**Written task:** All of the records below should be retyped exactly, with no pictures included.

Dataset entries

_ _ _ _ _

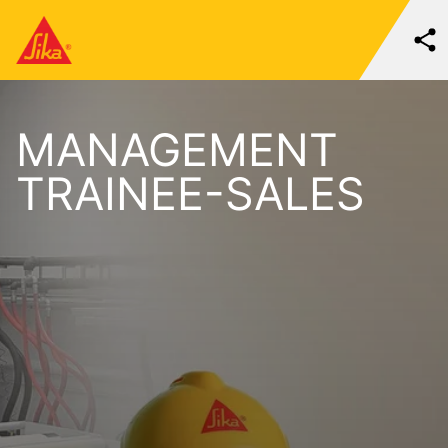
MANAGEMENT
TRAINEE-SALES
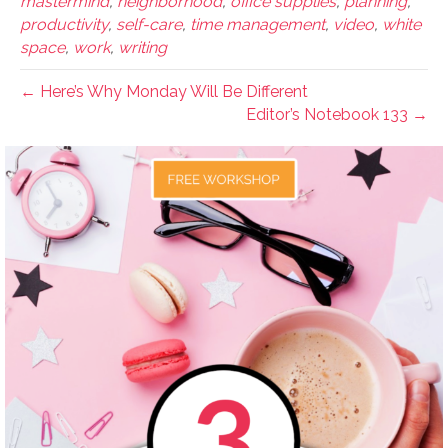
mastermind
,
neighborhood
,
office supplies
,
planning
,
productivity
,
self-care
,
time management
,
video
,
white
space
,
work
,
writing
← Here’s Why Monday Will Be Different
Editor’s Notebook 133 →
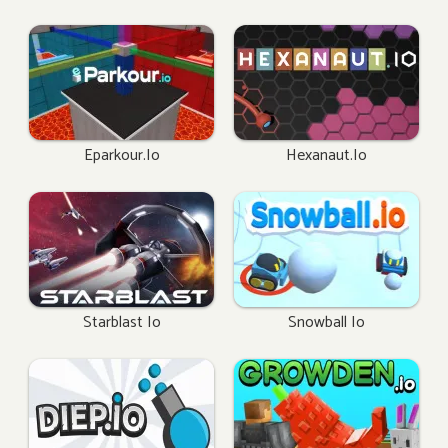
Eparkour.io
Hexanaut.io
Starblast Io
Snowball Io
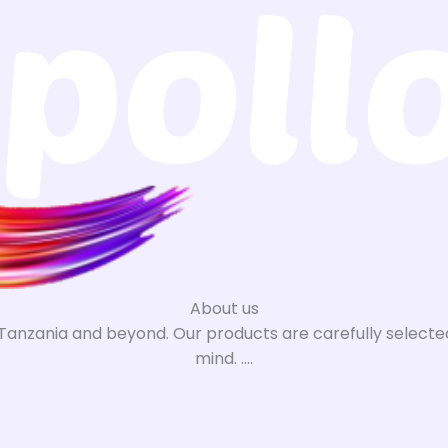
About us
n Tanzania and beyond. Our products are carefully selected
mind. ....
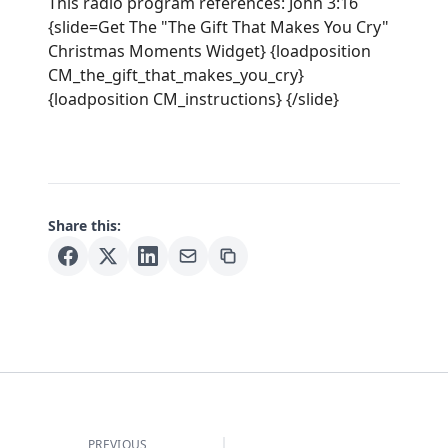
This radio program references: John 3:16
{slide=Get The "The Gift That Makes You Cry"
Christmas Moments Widget} {loadposition
CM_the_gift_that_makes_you_cry}
{loadposition CM_instructions} {/slide}
Share this:
PREVIOUS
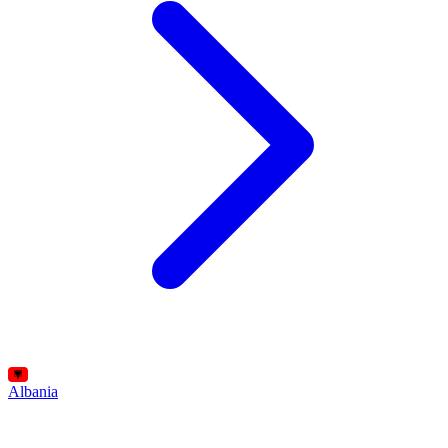
Albania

_ _ _ _ _

**Written reply:**
MANAGEMENT
TRAINEE-SALES
mastermind
,
neighborhood
,
office supplies
,
planning
,
productivity
,
self-care
,
time management
,
video
,
white
space
,
work
,
writing
← Here’s Why Monday Will Be Different
Editor’s Notebook 133 →
Eparkour.io
Hexanaut.io
Starblast Io
Snowball Io
About us
n Tanzania and beyond. Our products are carefully selected
mind. ....
This radio program references: John 3:16
{slide=Get The "The Gift That Makes You Cry"
Christmas Moments Widget} {loadposition
CM_the_gift_that_makes_you_cry}
{loadposition CM_instructions} {/slide}
Share this:
PREVIOUS
Albania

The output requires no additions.